Environmental group releases report on the cost of water here
Living on Long Island, it can sometimes be easy to grow frustrated with taxes and fees, but a recent study shows that Riverhead charges less than most other towns for at least one utility: water.
The Riverhead Water District was ranked No. 10 on a list of Long Island’s least expensive water districts and third among districts in Suffolk County, according to analysis from Citizens Campaign for the Environment.
The average annual cost of water for a Riverhead resident is $331, the environmental advocacy group reported. That’s about $40 less per year, for example, than residents of nearby Hampton Bays pay.
The CCE study compared the cost of water in the 48 water districts throughout Nassau and Suffolk counties. Annual estimates were based on the average monthly water usage for a family of four in the U.S. — approximately 10,000 gallons, executive director Adrienne Esposito said.
Ms. Esposito said many water districts, including Riverhead, separate the costs of infrastructure and water treatment on taxpayer’s bills. Both contribute to the overall cost of water, she said.
Riverhead Supervisor Laura Jens-Smith said the community has been proactive in conserving water during summer months, the peak usage season for the water district.
According to the Riverhead Water District, it operates all 17 wells during peak season and only uses four during the winter period. This increase in summer months can be attributed to lawn irrigation systems, Ms. Jens-Smith said.
“If everybody turns their sprinkler on Monday at 3 o’clock in the morning, it drains the wells down, and because it’s activated by pressure, it takes a while for the wells to build back up over the next 24 hours,” she said. “By some people not irrigating during the summer, or some people irrigating during off-times, it helps the tanks stay level and makes them the most efficient.”
Riverhead Town recently approved a roughly $23 million capital improvement plan to maintain and improve water infrastructure over the next 10 years, Ms. Jens-Smith said.
The first phase of the improvement plan has been approved by the Town Board.
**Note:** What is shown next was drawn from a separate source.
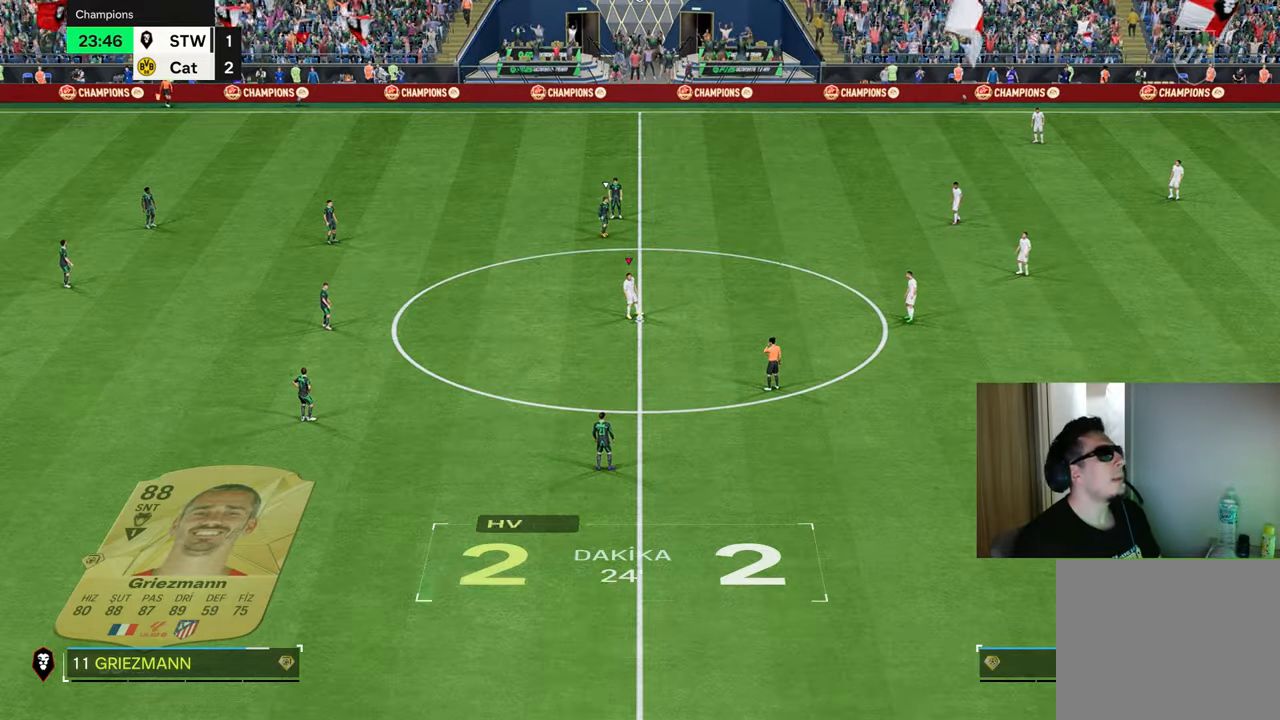
{"buttons": [], "left_stick": "down-left", "right_stick": "center", "events": [[17, "CROSS", "down"], [100, "CROSS", "up"], [250, "left_stick", "down-left"]]}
As part of the plan, the town will install a two-million-gallon storage tank and booster pump station at a plant on Tuthill’s Lane; emergency generators at a plant on Pulaski Street; and a new generator set at a plant on Edwards Avenue. The projects will cost roughly $5.7 million, according to the district.
The CCE study also analyzed costs for residents who receive water through the Suffolk County Water Authority, which includes some residents of Southold Town.
The study shows SCWA serves over 1 million residents across Long Island, for whom the average cost of water is $355 annually.
Southold Supervisor Scott Russell said in an email that SCWA establishes the water rates, which cannot be modified by the town. He noted that many homes in Southold don’t have public water and the town has few large commercial, water-dependent consumers like in other locations.
Historically, Mr. Russell said, Southold Town has focused on preserving land in water protection areas, like properties surrounding Laurel Lake. This approach will continue to be a “top priority,” he said, adding that it’s addressed in the Southold Town Comprehensive Plan, which is nearing completion.
In the report, CCE refers to Greenport Village as a “waterless water district,” meaning the village purchases water from an outside source — in this case, the Suffolk County Water Authority — and then distributes it to residents. The result is a higher cost for Greenport residents than for Southold residents who use public water: Greenport residents pay $449.34 annually for water, according to the data.
Ms. Esposito said she’d like to see Greenport and other waterless and small water districts merge with neighboring districts to reduce costs and streamline water management.
She suggested that all three municipalities work to build awareness of the importance of water conservation.
“It really needs to be a bigger public education effort for conservation on the North Fork and in Riverhead,” she said. “Just because it’s inexpensive doesn’t mean it’s not valuable. It’s a gift that’s inexpensive, but it’s a gift that we need to treasure.”